Only the lines from the first line of the records through the line containing "staining of renal" belong in the answer. Copy them exactly.

BEGIN MATERIAL PROVIDED

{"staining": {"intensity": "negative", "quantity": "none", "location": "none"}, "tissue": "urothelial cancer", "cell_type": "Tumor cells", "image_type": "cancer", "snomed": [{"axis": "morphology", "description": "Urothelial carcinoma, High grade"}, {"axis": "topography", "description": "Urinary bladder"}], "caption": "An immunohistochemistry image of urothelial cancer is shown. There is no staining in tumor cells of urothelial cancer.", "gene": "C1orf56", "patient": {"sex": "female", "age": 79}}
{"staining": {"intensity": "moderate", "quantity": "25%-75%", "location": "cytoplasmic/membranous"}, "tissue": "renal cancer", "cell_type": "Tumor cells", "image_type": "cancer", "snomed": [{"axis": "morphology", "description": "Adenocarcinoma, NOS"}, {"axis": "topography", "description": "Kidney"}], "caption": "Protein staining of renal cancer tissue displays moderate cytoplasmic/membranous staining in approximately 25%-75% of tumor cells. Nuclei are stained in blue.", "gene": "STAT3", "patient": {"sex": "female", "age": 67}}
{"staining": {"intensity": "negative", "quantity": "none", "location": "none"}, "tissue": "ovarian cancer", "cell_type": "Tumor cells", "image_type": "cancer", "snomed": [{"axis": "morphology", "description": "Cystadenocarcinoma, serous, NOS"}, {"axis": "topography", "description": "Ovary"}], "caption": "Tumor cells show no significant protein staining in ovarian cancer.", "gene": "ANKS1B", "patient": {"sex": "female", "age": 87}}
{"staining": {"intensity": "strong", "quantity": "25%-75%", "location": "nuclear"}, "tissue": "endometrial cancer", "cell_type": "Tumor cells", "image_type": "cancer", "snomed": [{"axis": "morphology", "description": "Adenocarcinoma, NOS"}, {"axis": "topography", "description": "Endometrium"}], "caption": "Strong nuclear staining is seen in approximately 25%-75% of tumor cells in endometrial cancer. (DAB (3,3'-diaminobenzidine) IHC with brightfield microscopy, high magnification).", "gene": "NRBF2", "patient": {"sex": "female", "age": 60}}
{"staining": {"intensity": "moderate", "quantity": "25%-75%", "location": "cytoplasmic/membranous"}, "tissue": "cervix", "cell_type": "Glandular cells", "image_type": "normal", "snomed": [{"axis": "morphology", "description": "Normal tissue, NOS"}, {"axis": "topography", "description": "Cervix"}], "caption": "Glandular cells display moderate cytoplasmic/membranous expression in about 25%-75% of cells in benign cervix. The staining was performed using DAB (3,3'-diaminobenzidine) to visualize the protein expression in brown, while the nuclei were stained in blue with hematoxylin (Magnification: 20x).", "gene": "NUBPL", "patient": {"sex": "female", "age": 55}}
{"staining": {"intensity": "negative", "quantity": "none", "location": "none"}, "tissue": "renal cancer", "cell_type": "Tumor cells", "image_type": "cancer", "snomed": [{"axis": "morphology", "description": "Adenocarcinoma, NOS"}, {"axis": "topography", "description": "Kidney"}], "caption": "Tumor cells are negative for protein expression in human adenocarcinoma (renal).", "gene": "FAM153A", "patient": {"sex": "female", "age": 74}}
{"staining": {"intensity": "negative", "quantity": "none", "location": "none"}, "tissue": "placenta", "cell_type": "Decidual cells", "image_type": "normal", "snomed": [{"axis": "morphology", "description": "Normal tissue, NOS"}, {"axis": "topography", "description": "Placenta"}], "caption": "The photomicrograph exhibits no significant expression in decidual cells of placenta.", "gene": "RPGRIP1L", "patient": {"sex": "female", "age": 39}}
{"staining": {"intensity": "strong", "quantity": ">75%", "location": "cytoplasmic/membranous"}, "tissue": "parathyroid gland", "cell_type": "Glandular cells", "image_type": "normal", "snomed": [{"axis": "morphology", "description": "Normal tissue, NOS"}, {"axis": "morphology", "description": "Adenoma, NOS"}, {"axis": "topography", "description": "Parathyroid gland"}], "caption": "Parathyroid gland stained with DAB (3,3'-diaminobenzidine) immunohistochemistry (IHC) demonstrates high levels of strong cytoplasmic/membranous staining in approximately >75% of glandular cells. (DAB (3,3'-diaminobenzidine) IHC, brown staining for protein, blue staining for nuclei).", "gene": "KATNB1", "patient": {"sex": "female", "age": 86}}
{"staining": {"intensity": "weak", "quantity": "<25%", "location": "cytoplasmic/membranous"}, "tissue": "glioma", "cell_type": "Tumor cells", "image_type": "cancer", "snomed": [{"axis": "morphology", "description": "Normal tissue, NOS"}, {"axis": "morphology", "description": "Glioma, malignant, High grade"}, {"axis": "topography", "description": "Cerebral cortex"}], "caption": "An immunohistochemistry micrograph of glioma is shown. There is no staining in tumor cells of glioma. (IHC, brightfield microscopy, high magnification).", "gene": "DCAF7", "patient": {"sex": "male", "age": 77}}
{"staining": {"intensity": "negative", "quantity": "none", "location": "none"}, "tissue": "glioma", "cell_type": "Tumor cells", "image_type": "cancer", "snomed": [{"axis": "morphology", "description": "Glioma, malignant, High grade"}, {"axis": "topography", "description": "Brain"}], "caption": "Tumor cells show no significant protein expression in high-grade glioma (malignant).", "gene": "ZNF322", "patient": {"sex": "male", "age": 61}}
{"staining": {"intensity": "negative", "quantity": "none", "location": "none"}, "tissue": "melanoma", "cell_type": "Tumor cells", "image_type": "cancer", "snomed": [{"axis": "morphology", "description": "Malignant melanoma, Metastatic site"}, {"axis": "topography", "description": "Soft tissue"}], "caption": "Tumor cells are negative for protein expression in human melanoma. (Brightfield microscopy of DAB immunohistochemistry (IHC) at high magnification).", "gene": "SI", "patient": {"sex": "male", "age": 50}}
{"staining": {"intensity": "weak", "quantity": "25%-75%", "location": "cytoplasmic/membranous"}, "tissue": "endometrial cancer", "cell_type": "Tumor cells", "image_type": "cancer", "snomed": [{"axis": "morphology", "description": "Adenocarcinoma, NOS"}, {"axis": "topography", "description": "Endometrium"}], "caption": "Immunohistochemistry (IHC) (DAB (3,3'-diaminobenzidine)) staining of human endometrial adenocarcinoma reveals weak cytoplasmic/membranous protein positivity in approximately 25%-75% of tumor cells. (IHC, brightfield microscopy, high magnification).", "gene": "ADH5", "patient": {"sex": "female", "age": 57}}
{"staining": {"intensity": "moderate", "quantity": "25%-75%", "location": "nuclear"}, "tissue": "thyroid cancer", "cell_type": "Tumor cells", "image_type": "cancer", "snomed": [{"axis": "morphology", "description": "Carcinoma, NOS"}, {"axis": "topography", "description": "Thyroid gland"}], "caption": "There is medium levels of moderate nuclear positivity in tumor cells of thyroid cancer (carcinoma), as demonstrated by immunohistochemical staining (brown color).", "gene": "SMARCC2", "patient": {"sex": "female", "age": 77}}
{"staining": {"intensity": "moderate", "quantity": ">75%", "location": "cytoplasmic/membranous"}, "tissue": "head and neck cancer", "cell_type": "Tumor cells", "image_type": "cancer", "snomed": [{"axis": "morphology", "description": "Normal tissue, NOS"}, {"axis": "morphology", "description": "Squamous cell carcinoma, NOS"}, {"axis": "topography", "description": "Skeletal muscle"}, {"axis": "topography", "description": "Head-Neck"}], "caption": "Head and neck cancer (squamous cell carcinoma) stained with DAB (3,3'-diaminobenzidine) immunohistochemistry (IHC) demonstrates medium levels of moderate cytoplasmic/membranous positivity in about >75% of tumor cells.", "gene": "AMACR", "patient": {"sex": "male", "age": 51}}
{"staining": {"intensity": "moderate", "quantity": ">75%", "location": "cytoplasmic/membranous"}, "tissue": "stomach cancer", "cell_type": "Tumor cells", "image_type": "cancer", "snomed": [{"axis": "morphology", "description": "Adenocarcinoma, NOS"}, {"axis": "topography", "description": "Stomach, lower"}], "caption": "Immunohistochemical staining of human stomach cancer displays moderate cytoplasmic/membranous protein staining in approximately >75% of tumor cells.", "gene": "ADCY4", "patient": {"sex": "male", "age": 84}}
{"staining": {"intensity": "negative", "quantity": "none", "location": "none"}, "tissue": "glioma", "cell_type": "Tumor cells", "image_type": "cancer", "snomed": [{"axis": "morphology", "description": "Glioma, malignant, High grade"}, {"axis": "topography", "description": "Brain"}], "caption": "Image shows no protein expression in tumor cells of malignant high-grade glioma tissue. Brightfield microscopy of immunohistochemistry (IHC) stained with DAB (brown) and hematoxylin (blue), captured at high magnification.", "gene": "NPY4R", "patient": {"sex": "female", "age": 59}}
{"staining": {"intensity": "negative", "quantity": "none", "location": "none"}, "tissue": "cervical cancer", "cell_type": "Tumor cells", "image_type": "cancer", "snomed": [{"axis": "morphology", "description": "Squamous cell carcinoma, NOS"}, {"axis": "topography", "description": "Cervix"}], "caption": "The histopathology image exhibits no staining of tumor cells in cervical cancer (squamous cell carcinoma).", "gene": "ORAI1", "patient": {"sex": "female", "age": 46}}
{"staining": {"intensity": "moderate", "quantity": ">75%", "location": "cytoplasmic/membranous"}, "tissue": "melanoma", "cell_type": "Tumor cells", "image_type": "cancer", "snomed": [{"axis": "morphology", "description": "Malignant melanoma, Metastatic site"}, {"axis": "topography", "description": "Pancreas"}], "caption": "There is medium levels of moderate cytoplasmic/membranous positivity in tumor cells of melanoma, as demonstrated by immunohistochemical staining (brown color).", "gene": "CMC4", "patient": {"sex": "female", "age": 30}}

END MATERIAL PROVIDED

RESULT:
{"staining": {"intensity": "negative", "quantity": "none", "location": "none"}, "tissue": "urothelial cancer", "cell_type": "Tumor cells", "image_type": "cancer", "snomed": [{"axis": "morphology", "description": "Urothelial carcinoma, High grade"}, {"axis": "topography", "description": "Urinary bladder"}], "caption": "An immunohistochemistry image of urothelial cancer is shown. There is no staining in tumor cells of urothelial cancer.", "gene": "C1orf56", "patient": {"sex": "female", "age": 79}}
{"staining": {"intensity": "moderate", "quantity": "25%-75%", "location": "cytoplasmic/membranous"}, "tissue": "renal cancer", "cell_type": "Tumor cells", "image_type": "cancer", "snomed": [{"axis": "morphology", "description": "Adenocarcinoma, NOS"}, {"axis": "topography", "description": "Kidney"}], "caption": "Protein staining of renal cancer tissue displays moderate cytoplasmic/membranous staining in approximately 25%-75% of tumor cells. Nuclei are stained in blue.", "gene": "STAT3", "patient": {"sex": "female", "age": 67}}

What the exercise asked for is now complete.